(Data records)
=== Begin Enclosure ===

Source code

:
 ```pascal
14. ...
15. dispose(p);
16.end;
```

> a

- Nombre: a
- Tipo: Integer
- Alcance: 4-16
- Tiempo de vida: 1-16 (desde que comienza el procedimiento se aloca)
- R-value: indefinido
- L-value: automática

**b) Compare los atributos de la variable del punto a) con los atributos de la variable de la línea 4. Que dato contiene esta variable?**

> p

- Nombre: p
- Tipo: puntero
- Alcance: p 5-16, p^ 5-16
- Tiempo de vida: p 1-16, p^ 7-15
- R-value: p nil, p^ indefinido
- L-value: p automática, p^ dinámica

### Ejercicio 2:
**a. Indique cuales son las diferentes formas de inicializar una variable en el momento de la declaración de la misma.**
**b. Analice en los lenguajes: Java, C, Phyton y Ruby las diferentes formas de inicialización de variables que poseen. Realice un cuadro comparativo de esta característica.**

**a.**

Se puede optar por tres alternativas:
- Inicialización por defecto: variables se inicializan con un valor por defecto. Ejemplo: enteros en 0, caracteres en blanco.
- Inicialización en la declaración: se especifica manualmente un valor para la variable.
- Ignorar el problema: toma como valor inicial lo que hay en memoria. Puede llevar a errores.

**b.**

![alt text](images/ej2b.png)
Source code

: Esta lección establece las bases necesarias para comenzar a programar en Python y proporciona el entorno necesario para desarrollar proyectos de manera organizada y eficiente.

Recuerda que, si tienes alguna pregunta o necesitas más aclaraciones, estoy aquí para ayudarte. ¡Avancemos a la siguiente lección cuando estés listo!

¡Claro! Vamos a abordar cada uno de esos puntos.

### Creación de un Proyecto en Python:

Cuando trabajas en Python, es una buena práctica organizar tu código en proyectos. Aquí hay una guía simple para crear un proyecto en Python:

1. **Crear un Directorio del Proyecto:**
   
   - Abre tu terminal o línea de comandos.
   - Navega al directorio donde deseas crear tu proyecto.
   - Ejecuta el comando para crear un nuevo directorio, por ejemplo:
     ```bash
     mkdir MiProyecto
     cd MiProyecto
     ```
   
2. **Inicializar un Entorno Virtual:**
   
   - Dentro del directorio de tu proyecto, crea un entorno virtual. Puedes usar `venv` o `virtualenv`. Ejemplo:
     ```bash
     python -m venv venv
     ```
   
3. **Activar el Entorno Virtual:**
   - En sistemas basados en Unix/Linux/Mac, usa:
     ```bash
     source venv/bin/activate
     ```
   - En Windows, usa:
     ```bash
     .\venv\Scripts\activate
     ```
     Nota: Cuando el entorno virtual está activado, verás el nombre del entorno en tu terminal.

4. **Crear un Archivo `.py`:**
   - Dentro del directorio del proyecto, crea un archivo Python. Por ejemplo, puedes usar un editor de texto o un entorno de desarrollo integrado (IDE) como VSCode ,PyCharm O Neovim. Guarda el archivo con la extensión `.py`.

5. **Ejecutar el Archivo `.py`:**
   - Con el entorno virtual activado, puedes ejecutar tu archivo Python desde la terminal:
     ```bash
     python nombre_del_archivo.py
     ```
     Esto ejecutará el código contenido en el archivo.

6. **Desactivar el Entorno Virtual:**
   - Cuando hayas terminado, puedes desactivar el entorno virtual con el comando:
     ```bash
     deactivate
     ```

=== End Enclosure ===

Give back the records above exactly, limited to the lines between the one holding "de esos puntos." and the one holding "- Navega al", inclusive.

¡Claro! Vamos a abordar cada uno de esos puntos.

### Creación de un Proyecto en Python:

Cuando trabajas en Python, es una buena práctica organizar tu código en proyectos. Aquí hay una guía simple para crear un proyecto en Python:

1. **Crear un Directorio del Proyecto:**
   
   - Abre tu terminal o línea de comandos.
   - Navega al directorio donde deseas crear tu proyecto.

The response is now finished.